Following the 20th Anniversary of his store, Comix Experience owner Brian Hibbs reflects back on what it's taken to survive all these years and how things have changes. Plus, a visit to NYC comic shops, the Amazon fiasco and more!
Full article here.
Maybe should have been done in at least two parts --
but possibly the reason the bigger shops do not have POS is because they have their own inventory management system in place.
Hmmm....why are back issue sales so low?
Good question -- and the fault of most lcs's imo.

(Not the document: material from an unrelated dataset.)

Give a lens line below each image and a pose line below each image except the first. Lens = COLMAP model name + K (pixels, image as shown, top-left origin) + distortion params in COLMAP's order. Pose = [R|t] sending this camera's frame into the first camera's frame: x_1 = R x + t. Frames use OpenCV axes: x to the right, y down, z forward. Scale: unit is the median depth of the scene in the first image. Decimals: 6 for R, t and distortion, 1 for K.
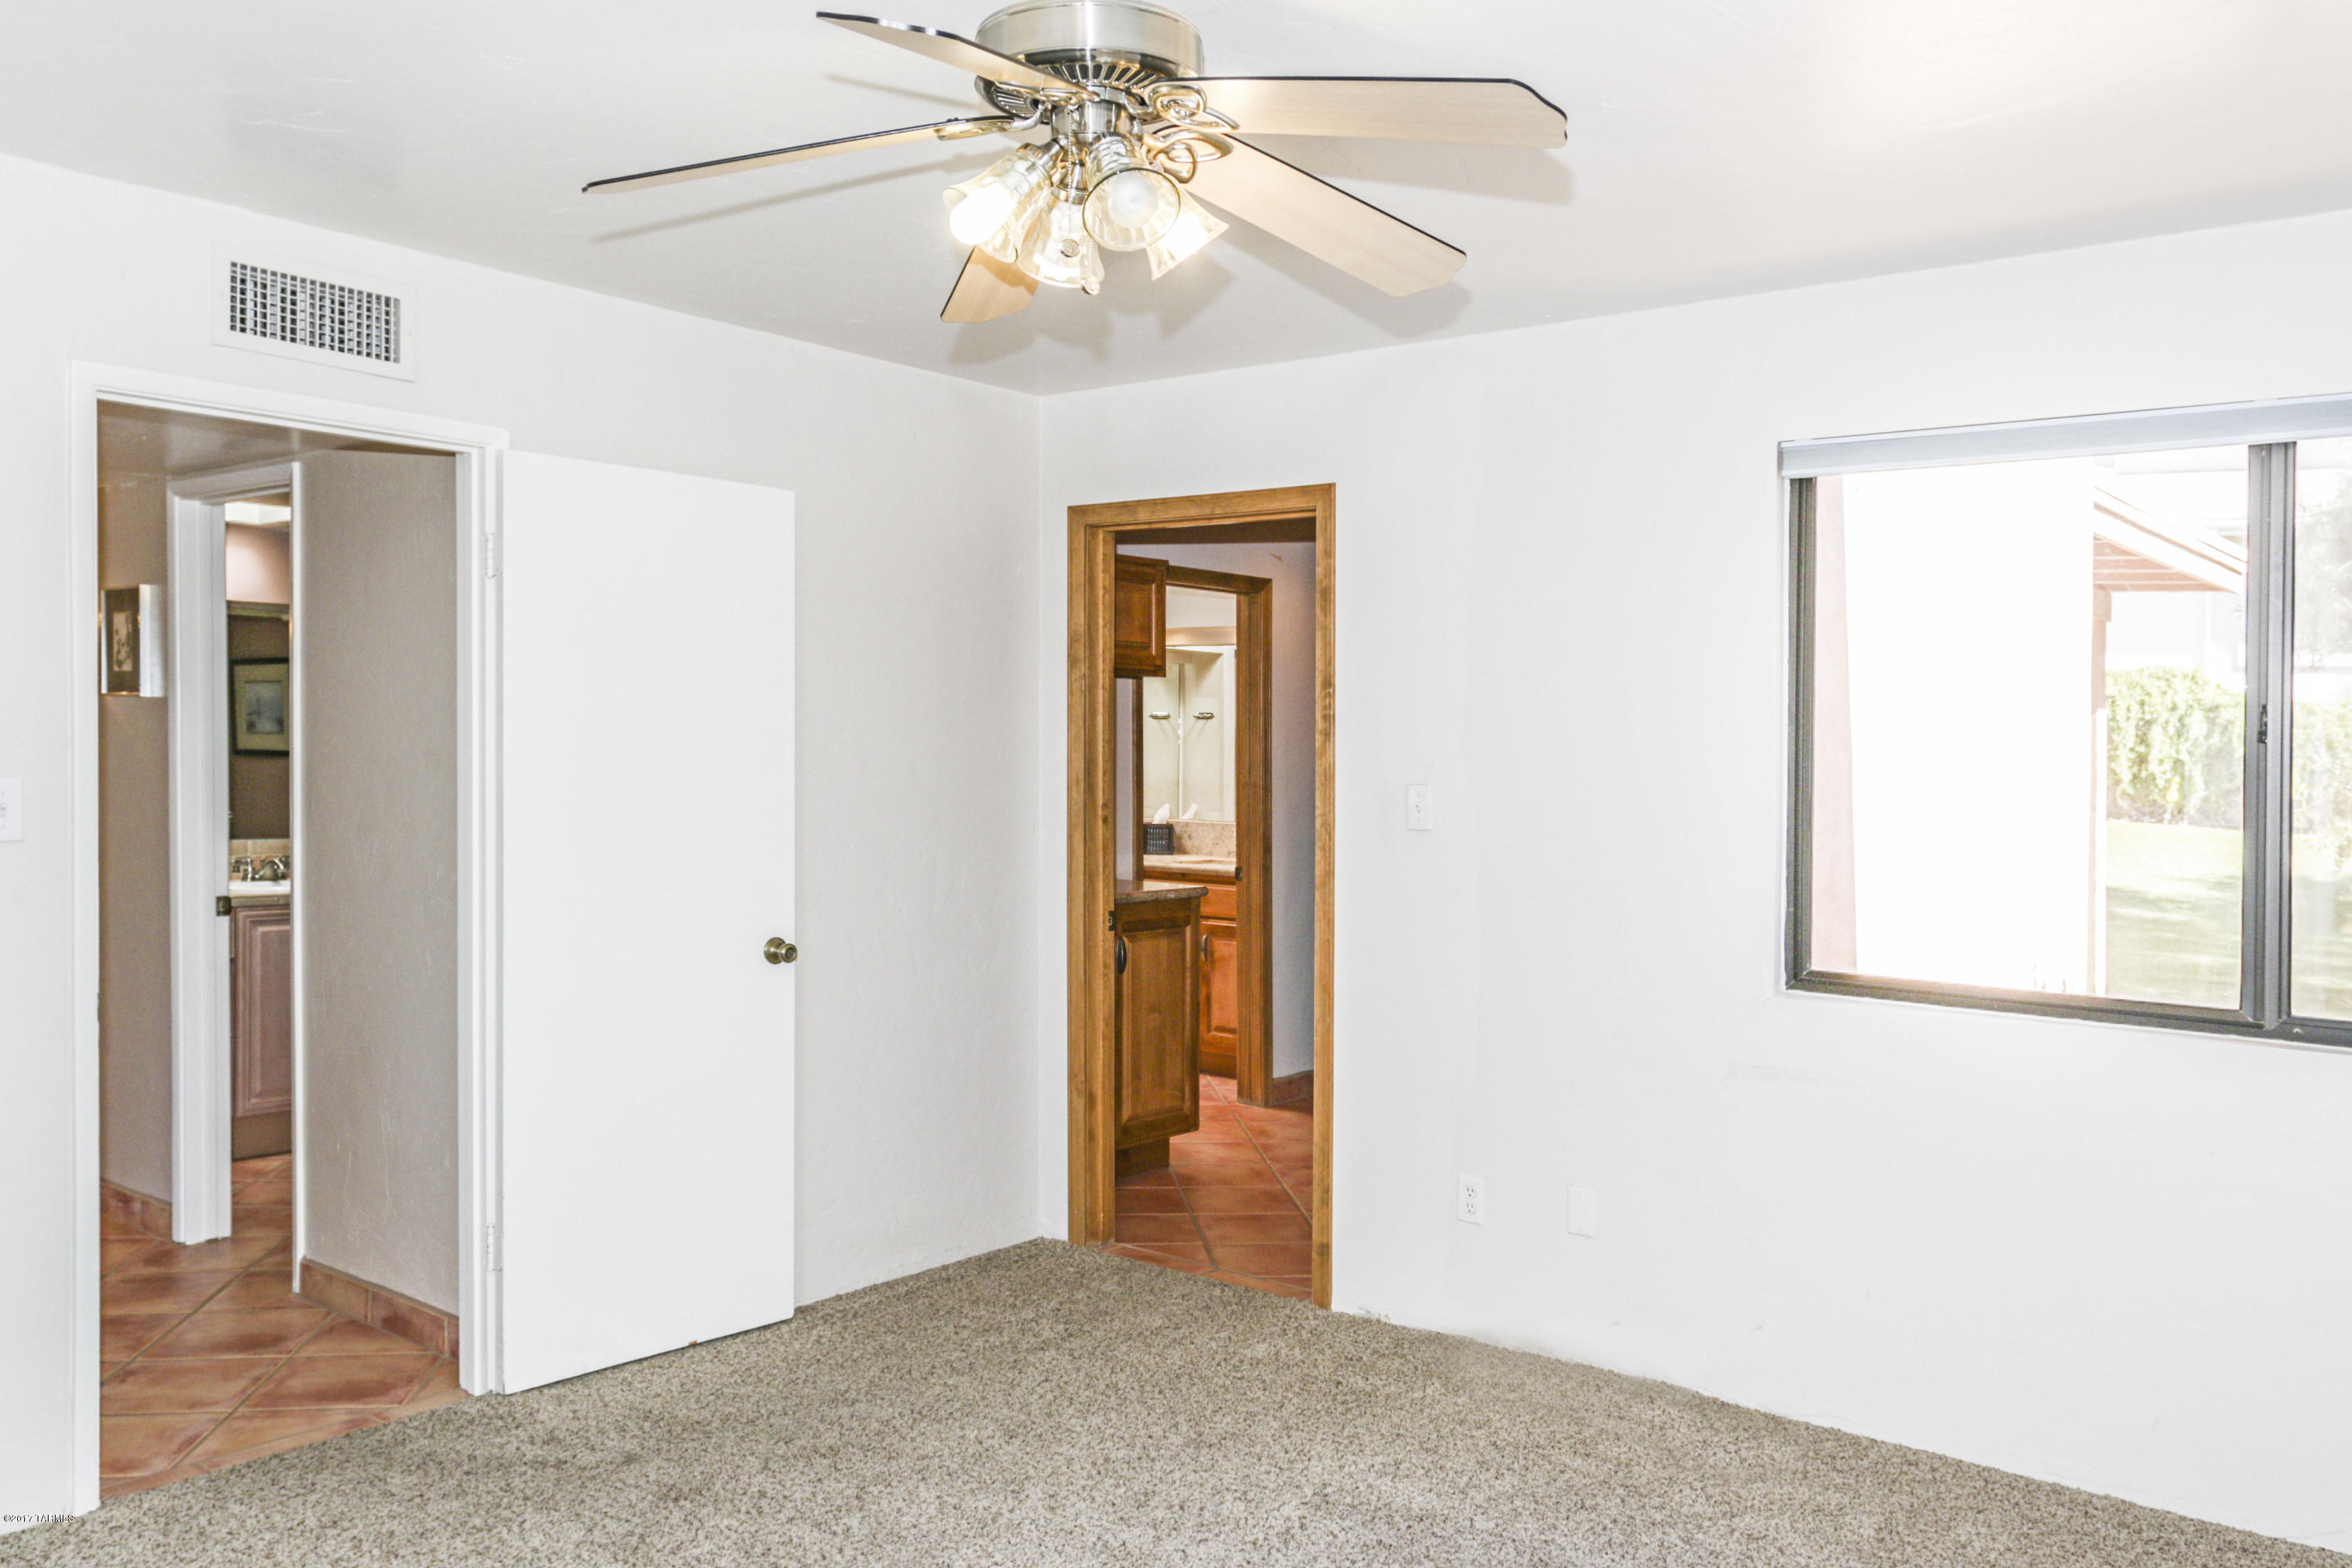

"90s killed the 'comic' star" - or the corporations. And that's the dang truth.
20 Years Already?!?!?
The first time I went into Comix Experience, I was 19, from the burbs, and searching San Francisco madly for comic book stores. It was 1990 or 1991. I was nervous and trying to be metropolitan while scanning the unfamiliar streets for the sanctuary of comics.
And I found Comix Experience.
While everyone spoke to me in the shop (a condition that all employees seem to share there), I pretended I knew what I was doing. Hello! I was 19! And I was shocked, as I still am whenever I'm back in town, that this store has something for everyone, no matter the amount of money in your wallet (I've gone in with a dollar and I've gone in with a few hundred and felt satisfied both ways), the number of books in your collection (mine is somewhere between A LOT and NEEDS-TO-BE-DONATED TOO MANY), or interests (mine range from super heroes to gay-themed stuff to independent experimental).
So 20 years later, and the mystery of why it's well stocked, or how it manages to have something for everyone, or who they pull in to work there starts to be revealed.
It's a great store, in a bustling diverse neighborhood, full of interesting people. I highly recommend it to anyone visiting the Bay.
One really great thing you could do to help business would be to treat your customers better.
The selection in the store is great and it's less than a mile from my house. But every time I went in there you were rude to me and I wasn't asking for it. It happened enough times that I vowed to never give you my money again. Instead I go to Isotope or Comic Relief in Berkeley. It's worth it to me both in principle and to not have to deal with you. I haven't been back in two years and if anyone asks about the store, I tell them what I think. For the record, the dark-haired guy has always been nice to me. If you ever sell the store to him, let me know and I'll start coming back.
Lover of Printed Stuff
I have spent my entire career in the book business, not comics. I am glad to see the customers are still the same. I get told things people should never hear.
It took me a while to get over feeling burdened for a persons soul. Its hard to balance customers emotional needs with their shopping needs.
Excellent article, I enjoyed the behind the scenes look.
Sounds like you have fun and really enjoy your calling.
Is this the one near the mission district?
I may've gone to a book signing by Neil GAiman there, and there was a limit on the number of books he could sign so my friend asked me to carry half of his to get them signed and then unfortunately gaiman asked which was my favorite *mouth hangs open futiley* before I blurt out that they are my friends and he just loves gaiman so much blah blah balh, gaiman signed just the inside of one of them of course, fair enough.
Then pissed off friend got me an amazing chicken burrito at a tacqueria nearby.
FroZe my aaass off in that comics line.